A new short film by Nirvan Mullick could make you rethink what it means to play outside. Caine’s Arcade is a heartwarming true story about a 9-year-old boy who turns his dreams into reality with a couple of cardboard boxes and a roll of packing tape. In a world where children often restrict their play to commercially derived electronic games it’s encouraging to see the creation of games born of imagination and the selfless desire to share fun.
Caine Monroy is a little boy in East Los Angeles who loves to play arcade games. Favoring those that require physical activity and tactile skills over video games he builds an elaborate array of cardboard attractions in an open street-side bay of his father’s auto supply store. Open for business Caine encourages passersby to spend a bucks and play. Perhaps it was that combination of entrepreneurial spirit and naive enthusiasm that drew filmmaker Mullick in to try his luck.
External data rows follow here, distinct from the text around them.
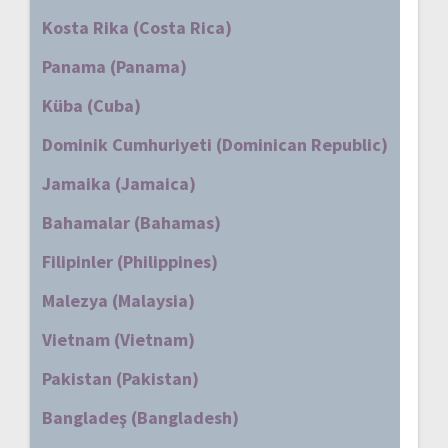
Kosta Rika (Costa Rica)
Panama (Panama)
Küba (Cuba)
Dominik Cumhuriyeti (Dominican Republic)
Jamaika (Jamaica)
Bahamalar (Bahamas)
Filipinler (Philippines)
Malezya (Malaysia)
Vietnam (Vietnam)
Pakistan (Pakistan)
Bangladeş (Bangladesh)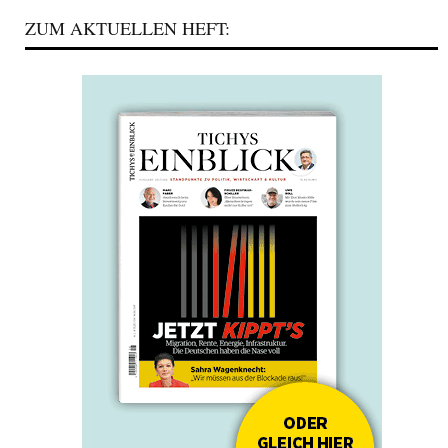
ZUM AKTUELLEN HEFT: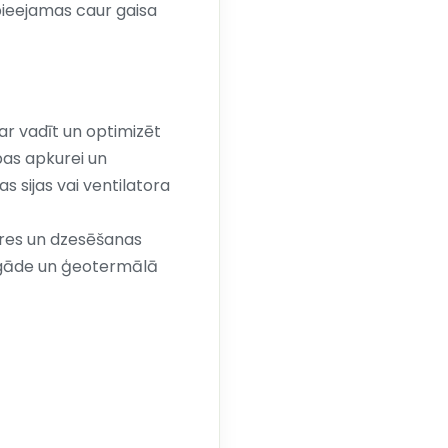
 pieejamas caur gaisa
ar vadīt un optimizēt
lpas apkurei un
 sijas vai ventilatora
ures un dzesēšanas
apgāde un ģeotermālā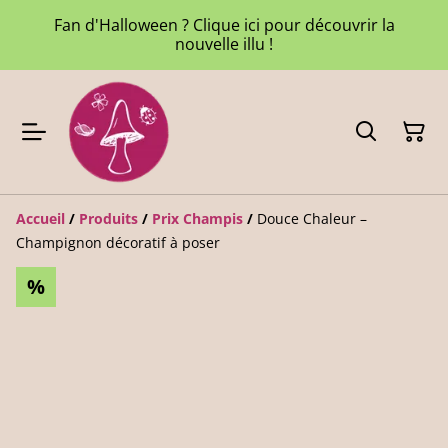
Fan d'Halloween ? Clique ici pour découvrir la
nouvelle illu !
Accueil
/
Produits
/
Prix Champis
/
Douce Chaleur –
Champignon décoratif à poser
%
“I asked him how much it is to play and he said for one dollar you get four turns,” Mullick says in the film. “But for two dollars you can get a fun pass. Well I asked how many turns do you get for a fun pass? He said 500 turns. I got the fun pass.”
Mullick was so impressed by Caine’s ingenuity that he organized a flash mob to come play the little boy’s games. A big crowd organized over the Internet showed up to join in the fun and truly made his day.
“Is this real life or was I just dreaming?,” Caine said. “But they were real people and they were really playing the games.”
What makes this film so powerful is its utter simplicity. To see this boy so pure of intent in not only his desire to play but to inspire others to come out to play with him is compelling beyond words. We put so much stock in getting kids to play outdoors but we often forget how important it is for children to play outside of themselves. Here Caine brings his imagination into the world to create a reality that he can actually experience. Mullick’s brilliant portrayal of this story is nothing short of magical because it demonstrates that sheer joy is still possible through the power of play.